(AIM OF THE TASK): Please pull out every line in the records below that contains the word "image".

(EXTRACTED DATA):
'''

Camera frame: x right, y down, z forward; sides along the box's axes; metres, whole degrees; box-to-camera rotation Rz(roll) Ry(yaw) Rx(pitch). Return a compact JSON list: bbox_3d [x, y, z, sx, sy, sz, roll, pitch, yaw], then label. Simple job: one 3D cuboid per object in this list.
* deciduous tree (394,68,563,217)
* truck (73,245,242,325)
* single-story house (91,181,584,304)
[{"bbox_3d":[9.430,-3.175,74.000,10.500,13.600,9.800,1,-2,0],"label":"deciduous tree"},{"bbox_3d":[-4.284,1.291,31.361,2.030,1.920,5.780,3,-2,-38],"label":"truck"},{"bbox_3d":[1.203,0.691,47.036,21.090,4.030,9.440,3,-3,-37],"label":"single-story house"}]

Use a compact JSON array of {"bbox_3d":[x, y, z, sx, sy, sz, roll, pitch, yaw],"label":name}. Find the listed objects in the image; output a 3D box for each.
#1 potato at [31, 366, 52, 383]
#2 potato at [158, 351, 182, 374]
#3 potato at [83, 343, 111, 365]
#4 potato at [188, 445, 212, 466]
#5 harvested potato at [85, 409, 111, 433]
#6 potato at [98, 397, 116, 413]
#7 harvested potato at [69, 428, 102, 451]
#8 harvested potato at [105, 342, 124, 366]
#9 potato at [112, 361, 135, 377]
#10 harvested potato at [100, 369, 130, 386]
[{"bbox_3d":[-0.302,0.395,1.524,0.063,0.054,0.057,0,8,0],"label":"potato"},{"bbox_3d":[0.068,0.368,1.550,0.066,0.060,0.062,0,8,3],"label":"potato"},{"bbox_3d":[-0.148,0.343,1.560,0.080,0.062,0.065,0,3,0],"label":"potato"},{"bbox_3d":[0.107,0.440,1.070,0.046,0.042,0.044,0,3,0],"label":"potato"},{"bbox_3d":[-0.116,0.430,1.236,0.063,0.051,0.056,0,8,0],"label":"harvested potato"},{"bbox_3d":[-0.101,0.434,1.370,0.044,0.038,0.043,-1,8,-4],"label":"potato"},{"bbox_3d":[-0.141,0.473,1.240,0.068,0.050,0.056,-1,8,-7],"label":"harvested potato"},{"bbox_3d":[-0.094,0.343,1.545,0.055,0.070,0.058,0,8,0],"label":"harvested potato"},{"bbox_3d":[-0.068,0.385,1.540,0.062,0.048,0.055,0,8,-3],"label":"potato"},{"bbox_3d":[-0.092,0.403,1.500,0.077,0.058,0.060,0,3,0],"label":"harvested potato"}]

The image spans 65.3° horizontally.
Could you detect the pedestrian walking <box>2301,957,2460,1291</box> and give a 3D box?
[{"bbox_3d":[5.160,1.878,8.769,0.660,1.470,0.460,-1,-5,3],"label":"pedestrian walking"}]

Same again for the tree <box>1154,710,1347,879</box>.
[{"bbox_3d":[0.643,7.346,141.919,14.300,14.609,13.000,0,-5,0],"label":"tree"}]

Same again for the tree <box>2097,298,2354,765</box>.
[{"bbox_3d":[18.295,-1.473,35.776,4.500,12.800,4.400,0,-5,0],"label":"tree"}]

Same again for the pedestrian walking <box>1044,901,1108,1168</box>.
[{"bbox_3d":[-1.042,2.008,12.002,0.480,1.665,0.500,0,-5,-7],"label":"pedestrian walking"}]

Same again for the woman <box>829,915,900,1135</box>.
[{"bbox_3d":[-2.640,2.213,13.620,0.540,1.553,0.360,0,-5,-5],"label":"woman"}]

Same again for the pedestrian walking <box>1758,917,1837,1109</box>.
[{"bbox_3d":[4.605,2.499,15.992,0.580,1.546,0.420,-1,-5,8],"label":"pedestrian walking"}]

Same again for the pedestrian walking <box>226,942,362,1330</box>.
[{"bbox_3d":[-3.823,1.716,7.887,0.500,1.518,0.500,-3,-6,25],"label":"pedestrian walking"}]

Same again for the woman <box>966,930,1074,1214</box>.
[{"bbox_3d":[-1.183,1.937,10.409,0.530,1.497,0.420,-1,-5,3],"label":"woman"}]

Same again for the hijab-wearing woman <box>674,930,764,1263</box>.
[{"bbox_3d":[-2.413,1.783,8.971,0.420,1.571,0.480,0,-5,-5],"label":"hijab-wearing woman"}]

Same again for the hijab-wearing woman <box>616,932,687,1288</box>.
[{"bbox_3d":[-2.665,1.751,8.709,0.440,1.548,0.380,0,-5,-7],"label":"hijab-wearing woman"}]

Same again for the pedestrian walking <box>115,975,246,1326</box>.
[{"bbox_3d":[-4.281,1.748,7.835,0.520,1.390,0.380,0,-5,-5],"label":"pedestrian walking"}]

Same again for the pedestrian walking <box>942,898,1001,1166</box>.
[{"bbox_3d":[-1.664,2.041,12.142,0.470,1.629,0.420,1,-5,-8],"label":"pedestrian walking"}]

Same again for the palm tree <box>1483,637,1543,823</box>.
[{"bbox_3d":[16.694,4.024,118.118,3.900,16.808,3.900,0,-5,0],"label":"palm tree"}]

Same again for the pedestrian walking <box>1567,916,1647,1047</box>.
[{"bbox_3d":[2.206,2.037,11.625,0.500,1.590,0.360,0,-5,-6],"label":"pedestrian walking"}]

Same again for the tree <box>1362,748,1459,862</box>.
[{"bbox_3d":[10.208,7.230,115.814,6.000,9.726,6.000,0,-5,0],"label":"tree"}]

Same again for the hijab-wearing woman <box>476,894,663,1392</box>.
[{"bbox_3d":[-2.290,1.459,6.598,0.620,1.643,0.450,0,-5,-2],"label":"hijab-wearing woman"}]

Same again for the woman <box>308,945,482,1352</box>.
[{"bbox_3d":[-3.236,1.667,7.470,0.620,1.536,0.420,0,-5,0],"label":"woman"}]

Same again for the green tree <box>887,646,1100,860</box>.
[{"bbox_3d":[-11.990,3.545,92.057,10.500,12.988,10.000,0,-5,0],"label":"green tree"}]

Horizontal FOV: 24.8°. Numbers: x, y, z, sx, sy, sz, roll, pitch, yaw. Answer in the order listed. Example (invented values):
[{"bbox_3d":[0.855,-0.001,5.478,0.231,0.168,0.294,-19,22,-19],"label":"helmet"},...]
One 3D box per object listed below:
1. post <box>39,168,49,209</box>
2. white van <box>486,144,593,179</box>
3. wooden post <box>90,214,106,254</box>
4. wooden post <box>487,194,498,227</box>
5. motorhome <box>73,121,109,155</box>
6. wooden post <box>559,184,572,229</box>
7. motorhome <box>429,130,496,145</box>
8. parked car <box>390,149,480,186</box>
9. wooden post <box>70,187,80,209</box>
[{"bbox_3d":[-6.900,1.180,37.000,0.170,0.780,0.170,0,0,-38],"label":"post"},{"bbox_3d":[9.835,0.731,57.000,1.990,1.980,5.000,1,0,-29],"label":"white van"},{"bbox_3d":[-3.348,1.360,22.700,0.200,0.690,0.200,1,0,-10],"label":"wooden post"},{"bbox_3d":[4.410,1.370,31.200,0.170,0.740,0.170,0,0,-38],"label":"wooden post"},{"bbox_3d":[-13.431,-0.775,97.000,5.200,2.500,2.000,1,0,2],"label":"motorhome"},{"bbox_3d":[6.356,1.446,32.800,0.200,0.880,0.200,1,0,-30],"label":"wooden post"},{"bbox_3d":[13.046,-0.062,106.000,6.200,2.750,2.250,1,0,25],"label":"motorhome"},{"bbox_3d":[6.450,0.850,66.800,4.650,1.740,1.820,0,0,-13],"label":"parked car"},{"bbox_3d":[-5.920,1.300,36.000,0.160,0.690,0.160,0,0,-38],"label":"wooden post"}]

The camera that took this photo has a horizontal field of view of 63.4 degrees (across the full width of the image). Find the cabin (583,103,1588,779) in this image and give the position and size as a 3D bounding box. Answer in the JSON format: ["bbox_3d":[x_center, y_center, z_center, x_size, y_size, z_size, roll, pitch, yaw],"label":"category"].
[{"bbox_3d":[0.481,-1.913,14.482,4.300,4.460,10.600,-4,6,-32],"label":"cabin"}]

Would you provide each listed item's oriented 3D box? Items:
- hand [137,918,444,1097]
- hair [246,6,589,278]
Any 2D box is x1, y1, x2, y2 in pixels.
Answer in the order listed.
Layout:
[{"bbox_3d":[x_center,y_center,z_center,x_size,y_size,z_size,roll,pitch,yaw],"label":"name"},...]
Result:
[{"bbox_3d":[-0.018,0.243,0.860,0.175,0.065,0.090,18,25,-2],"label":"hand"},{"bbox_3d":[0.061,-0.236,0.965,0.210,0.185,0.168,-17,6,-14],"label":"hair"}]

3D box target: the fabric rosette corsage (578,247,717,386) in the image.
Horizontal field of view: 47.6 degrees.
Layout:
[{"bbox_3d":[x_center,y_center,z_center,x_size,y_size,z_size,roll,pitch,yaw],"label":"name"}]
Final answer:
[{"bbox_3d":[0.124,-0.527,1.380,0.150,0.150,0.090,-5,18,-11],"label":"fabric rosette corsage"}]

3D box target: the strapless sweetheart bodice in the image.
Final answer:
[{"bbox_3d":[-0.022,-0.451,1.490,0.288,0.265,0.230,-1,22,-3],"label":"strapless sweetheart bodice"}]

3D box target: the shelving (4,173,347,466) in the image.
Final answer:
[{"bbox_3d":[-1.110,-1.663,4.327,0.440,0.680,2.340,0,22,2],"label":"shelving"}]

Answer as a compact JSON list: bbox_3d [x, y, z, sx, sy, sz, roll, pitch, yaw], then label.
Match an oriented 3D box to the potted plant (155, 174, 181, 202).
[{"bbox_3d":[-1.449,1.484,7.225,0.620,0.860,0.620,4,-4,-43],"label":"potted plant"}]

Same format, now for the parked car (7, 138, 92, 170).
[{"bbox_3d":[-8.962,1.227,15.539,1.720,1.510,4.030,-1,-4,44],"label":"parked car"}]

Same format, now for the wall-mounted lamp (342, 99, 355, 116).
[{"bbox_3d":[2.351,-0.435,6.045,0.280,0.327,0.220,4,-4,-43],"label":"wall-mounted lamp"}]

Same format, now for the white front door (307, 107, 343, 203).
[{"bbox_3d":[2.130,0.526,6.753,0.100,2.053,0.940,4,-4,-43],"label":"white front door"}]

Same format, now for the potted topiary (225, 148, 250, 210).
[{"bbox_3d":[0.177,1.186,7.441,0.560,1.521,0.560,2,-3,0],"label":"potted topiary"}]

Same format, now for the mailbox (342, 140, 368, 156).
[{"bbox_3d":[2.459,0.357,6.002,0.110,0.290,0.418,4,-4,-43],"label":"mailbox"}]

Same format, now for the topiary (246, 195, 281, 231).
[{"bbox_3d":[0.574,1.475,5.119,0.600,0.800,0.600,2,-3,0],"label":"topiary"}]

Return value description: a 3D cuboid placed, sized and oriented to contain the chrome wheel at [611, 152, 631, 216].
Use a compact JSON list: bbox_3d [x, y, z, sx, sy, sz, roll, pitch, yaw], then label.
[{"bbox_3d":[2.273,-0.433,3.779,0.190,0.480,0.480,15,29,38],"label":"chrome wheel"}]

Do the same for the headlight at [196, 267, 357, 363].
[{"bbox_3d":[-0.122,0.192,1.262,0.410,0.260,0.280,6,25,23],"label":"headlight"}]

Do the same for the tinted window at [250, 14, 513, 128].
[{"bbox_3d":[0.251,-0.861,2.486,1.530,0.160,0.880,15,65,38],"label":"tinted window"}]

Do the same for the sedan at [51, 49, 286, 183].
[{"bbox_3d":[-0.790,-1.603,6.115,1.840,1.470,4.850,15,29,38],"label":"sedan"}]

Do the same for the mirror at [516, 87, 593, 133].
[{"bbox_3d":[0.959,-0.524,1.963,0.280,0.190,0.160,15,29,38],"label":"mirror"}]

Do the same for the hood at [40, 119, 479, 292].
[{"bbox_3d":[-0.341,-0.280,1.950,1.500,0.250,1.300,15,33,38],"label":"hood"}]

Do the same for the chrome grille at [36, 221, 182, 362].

'''

(REPLY TO THE TASK):
Use a compact JSON array of {"bbox_3d":[x, y, z, sx, sy, sz, roll, pitch, yaw],"label":name}. Find the listed objects in the image; output a 3D box for each.
The image spans 65.3° horizontally.
The camera that took this photo has a horizontal field of view of 63.4 degrees (across the full width of the image). Find the cabin (583,103,1588,779) in this image and give the position and size as a 3D bounding box. Answer in the JSON format: ["bbox_3d":[x_center, y_center, z_center, x_size, y_size, z_size, roll, pitch, yaw],"label":"category"].
3D box target: the fabric rosette corsage (578,247,717,386) in the image.
3D box target: the strapless sweetheart bodice in the image.
3D box target: the shelving (4,173,347,466) in the image.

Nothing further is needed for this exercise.